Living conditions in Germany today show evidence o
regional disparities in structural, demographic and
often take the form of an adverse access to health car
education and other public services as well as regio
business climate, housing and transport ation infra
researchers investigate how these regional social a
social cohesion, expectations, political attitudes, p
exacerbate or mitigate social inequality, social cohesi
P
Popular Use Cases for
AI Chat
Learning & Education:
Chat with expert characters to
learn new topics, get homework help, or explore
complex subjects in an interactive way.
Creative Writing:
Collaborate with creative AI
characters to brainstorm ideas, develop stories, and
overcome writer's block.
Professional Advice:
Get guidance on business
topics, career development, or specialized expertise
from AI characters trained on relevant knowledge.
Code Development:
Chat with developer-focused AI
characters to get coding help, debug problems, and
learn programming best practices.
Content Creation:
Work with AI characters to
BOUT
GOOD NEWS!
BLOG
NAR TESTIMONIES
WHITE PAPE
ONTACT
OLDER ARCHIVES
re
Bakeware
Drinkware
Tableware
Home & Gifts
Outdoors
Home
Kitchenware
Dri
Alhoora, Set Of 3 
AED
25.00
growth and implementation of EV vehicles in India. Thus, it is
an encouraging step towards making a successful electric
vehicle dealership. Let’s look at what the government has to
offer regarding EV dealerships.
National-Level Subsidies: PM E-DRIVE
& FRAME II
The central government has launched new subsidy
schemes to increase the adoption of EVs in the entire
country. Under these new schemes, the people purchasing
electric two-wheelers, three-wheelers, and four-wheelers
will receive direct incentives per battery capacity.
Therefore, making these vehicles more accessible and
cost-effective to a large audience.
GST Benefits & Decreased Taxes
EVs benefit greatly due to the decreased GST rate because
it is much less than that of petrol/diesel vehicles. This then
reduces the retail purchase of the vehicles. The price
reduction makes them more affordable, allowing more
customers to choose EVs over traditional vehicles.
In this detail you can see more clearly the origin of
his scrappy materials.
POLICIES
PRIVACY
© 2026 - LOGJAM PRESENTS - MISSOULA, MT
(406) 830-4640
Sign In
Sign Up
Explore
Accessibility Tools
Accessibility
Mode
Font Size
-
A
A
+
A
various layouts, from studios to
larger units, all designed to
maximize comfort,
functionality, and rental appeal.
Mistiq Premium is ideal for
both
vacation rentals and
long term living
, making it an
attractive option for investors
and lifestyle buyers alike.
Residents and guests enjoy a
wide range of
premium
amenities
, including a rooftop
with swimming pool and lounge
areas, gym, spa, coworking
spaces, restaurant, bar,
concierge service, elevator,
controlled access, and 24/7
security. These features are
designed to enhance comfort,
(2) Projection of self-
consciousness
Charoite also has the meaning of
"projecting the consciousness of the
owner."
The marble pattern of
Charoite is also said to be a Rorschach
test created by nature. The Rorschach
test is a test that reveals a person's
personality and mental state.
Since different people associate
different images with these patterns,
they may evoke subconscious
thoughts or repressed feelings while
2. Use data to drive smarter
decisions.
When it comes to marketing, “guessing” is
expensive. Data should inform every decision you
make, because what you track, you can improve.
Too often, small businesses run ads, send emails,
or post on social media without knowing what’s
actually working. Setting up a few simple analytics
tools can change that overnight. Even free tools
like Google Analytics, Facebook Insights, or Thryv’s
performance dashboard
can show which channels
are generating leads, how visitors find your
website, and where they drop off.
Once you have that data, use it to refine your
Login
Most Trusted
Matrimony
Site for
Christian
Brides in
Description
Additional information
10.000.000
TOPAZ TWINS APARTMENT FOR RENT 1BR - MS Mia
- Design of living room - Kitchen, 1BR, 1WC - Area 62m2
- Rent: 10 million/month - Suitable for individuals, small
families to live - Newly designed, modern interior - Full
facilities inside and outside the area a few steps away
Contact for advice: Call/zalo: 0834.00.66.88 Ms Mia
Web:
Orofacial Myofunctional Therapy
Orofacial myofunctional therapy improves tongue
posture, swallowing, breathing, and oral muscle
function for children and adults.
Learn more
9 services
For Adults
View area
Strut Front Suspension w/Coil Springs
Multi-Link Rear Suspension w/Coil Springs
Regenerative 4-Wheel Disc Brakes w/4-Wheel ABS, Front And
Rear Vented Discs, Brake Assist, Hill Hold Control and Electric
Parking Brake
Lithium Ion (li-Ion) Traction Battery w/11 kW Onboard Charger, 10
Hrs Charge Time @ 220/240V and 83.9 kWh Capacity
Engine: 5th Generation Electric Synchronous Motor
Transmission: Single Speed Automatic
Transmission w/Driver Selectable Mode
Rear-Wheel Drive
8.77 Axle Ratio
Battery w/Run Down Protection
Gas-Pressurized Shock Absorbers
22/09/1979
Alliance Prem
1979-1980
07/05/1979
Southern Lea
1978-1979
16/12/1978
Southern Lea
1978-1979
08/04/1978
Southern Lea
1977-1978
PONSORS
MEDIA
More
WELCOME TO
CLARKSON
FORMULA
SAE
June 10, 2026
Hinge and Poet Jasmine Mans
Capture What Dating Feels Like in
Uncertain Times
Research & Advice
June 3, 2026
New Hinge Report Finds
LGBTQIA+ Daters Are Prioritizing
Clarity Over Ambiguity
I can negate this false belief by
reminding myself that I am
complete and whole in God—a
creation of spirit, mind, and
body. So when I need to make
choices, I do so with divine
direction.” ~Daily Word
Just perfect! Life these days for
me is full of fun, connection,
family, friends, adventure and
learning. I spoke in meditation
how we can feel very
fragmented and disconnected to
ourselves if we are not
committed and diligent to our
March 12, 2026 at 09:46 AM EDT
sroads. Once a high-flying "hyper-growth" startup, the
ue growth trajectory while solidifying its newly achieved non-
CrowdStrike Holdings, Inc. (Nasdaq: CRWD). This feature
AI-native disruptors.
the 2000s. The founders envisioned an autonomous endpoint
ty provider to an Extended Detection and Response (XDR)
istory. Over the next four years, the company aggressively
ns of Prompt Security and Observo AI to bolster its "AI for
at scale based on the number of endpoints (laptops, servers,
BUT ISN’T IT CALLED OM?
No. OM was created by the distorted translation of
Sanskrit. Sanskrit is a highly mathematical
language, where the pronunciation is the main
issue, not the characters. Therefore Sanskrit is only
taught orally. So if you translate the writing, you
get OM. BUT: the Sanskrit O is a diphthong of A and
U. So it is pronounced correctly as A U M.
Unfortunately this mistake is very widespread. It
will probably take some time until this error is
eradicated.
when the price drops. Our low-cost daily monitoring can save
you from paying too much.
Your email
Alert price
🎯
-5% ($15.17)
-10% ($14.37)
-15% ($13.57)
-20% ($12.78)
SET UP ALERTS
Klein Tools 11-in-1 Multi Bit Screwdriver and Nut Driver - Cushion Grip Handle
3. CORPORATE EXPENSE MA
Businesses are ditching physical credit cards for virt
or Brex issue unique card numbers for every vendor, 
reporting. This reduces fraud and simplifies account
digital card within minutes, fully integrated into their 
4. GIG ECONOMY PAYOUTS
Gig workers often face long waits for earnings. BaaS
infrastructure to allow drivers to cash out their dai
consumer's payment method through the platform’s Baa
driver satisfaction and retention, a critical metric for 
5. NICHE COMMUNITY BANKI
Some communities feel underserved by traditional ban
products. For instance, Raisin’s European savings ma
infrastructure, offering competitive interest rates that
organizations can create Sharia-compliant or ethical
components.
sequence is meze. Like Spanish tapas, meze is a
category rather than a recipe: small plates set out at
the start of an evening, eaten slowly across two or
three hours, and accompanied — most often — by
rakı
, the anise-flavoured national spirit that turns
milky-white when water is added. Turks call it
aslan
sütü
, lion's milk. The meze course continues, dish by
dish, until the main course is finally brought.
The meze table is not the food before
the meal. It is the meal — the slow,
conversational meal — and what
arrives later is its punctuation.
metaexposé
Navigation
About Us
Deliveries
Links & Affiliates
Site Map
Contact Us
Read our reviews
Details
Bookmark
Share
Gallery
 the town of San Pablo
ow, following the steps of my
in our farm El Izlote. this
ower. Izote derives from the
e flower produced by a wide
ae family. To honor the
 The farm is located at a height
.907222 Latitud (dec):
####################
Directions
Starting with the first row and ending with the row containing "researchers investigate how", rename "business climate" to "economic climate" and give those rows back with nothing else changed.

Solution to the problem
Living conditions in Germany today show evidence o
regional disparities in structural, demographic and
often take the form of an adverse access to health car
education and other public services as well as regio
economic climate, housing and transport ation infra
researchers investigate how these regional social a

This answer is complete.